Cameron: tax break extends to those in civil partnerships

David Cameron has confirmed that the Conservative Party’s plans to recognise marriage within the tax system would also apply to people in civil partnerships.

Mr Cameron made the statement during a speech at the left-leaning think-tank Demos.

He said: “We will recognise marriage, whether between a man and a woman, a woman and a woman or a man and a man, in the tax system — and yes, that is a commitment”.

This is the first time Mr Cameron has openly stated that he would extend the proposed tax reforms to those in civil partnerships.

During the speech Mr Cameron did not reveal any details on how the tax reforms would work.

However, last week it was revealed that the proposed tax reforms are likely to be scaled back and may initially be restricted to married couples with young children.

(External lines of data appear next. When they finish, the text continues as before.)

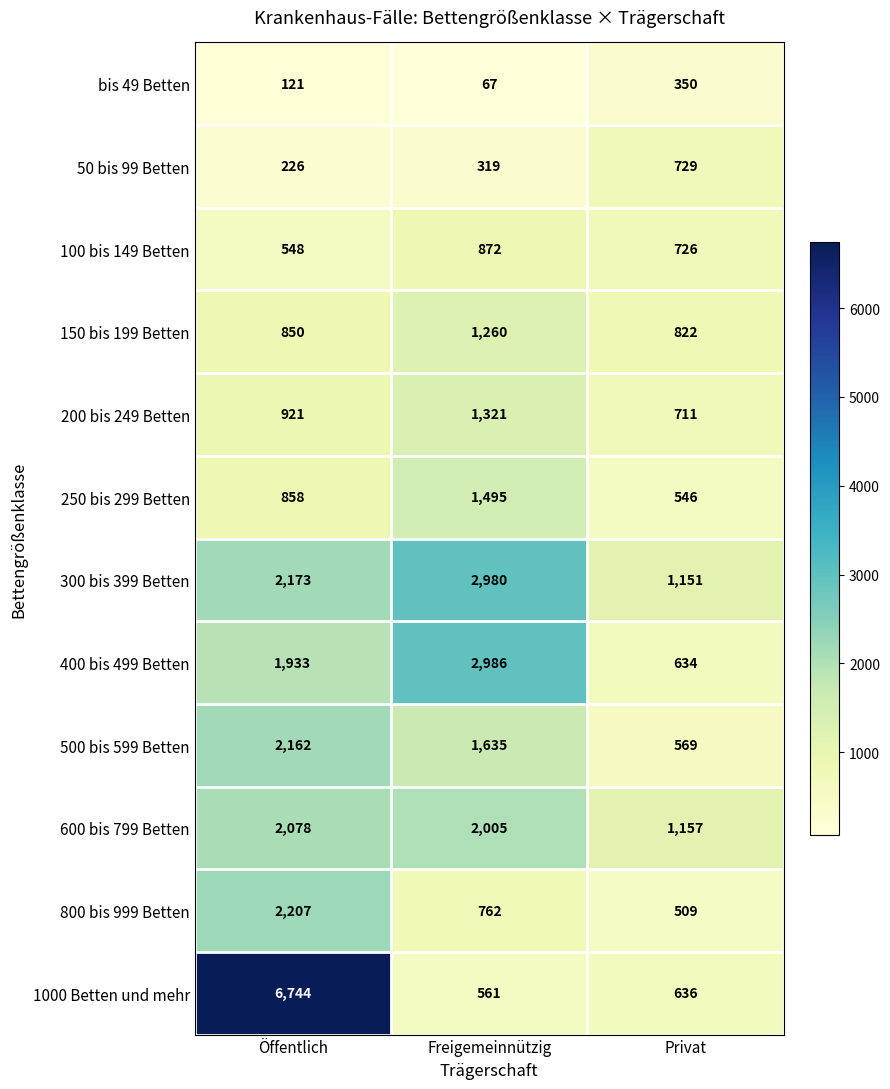

What is the difference between the maximum and minimum values in the 300 bis 399 Betten series?

1829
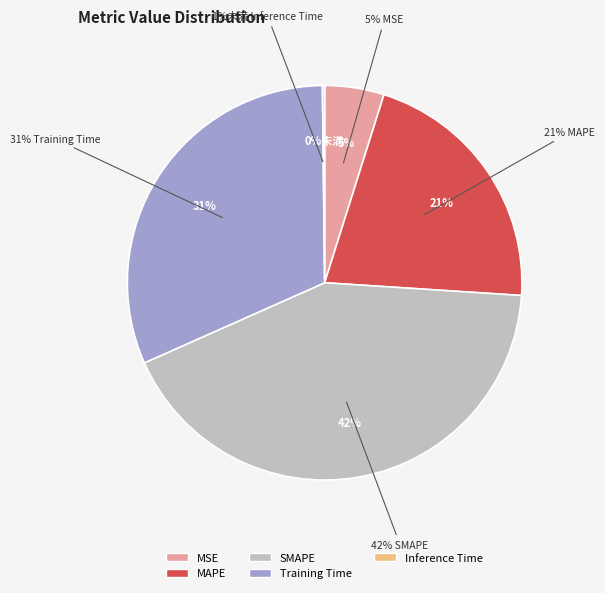

Count the number of slices in the pie.

5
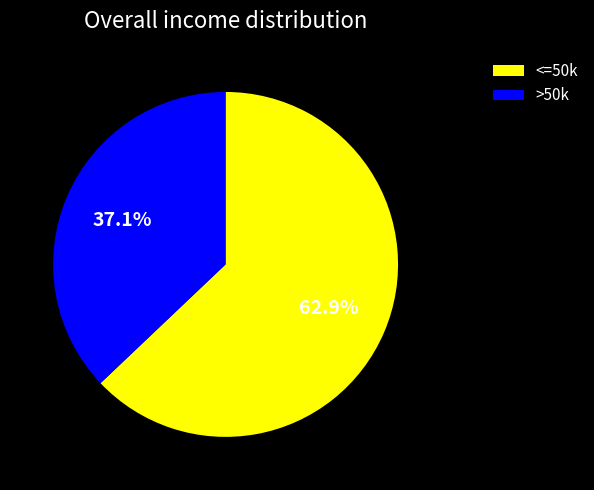

Does any single category account for the majority?

Yes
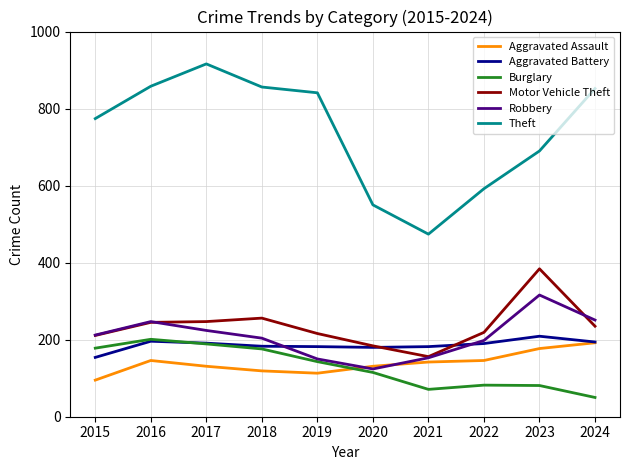

At which category does the chart reach its minimum across all series?

2024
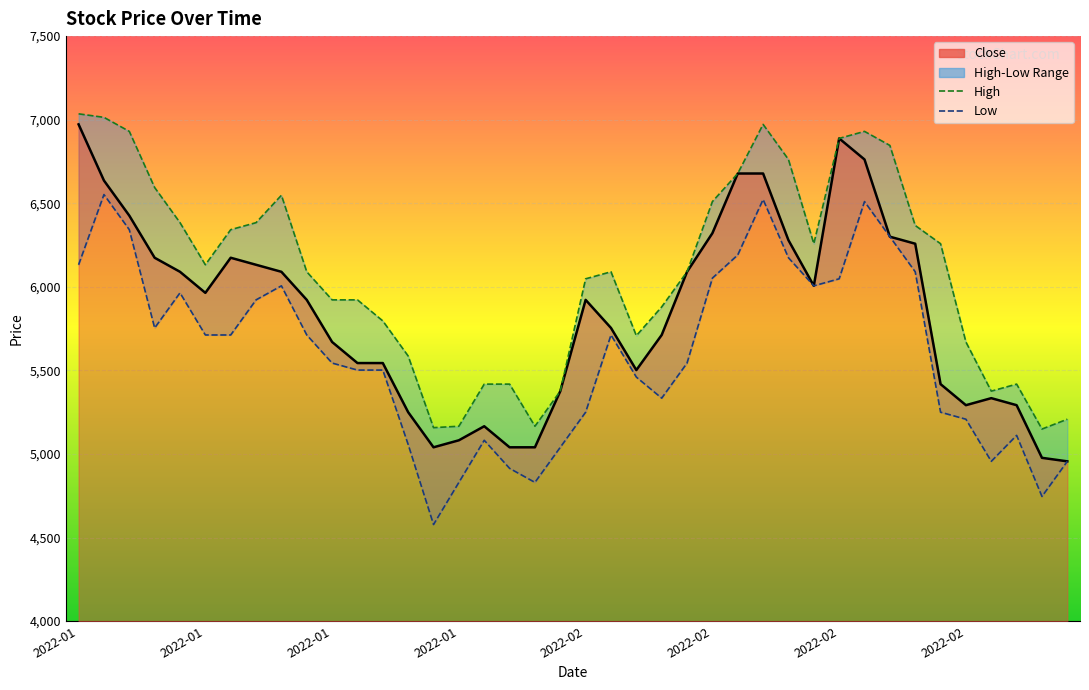

Where does the High series first go above 6090?

2022-01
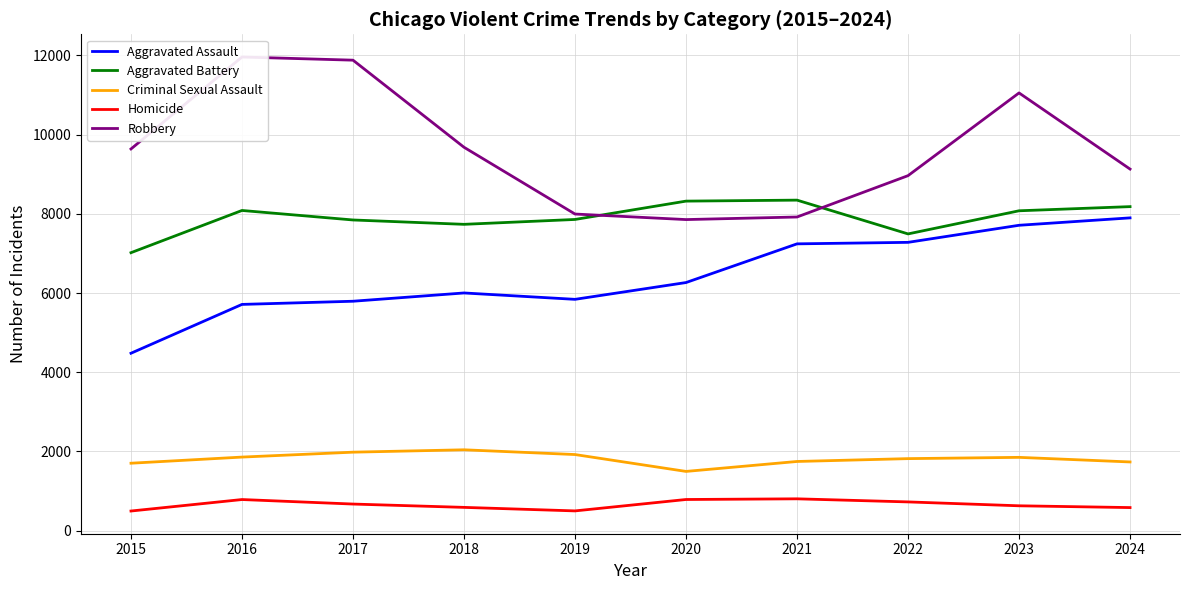

How many lines are shown in the chart?

5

Mr Cameron has committed himself to bringing in the reforms during the next Parliament if the Conservatives win the upcoming General Election.

The current tax system penalises married couples meaning that many would be financially better off if they were to split up.

This is not the first time Mr Cameron has placed marriage on a par with civil partnerships.

During his first party conference as leader Mr Cameron explained his view of marriage saying that as far as he “was concerned it didn’t matter whether it was between a man and a woman, a man and a man or a woman and a woman”.

Last year it was revealed that reaching out to homosexuals was to become one of Mr Cameron’s top five priorities as part of a drive “to show that ‘new Toryism’ is still alive and kicking”.

In July Mr Cameron said his party was wrong to support Section 28 – a law banning local authorities from promoting homosexuality in schools.

Speaking at a Conservative fundraiser to mark a gay pride event at the time, Mr Cameron told guests that his party’s attitudes towards ‘gay rights’ had changed.

In 2007 Mr Cameron voted for new gay rights laws that forced many Roman Catholic adoption groups to close or ditch their religious ethos as they were required to consider gay couples as potential adopters.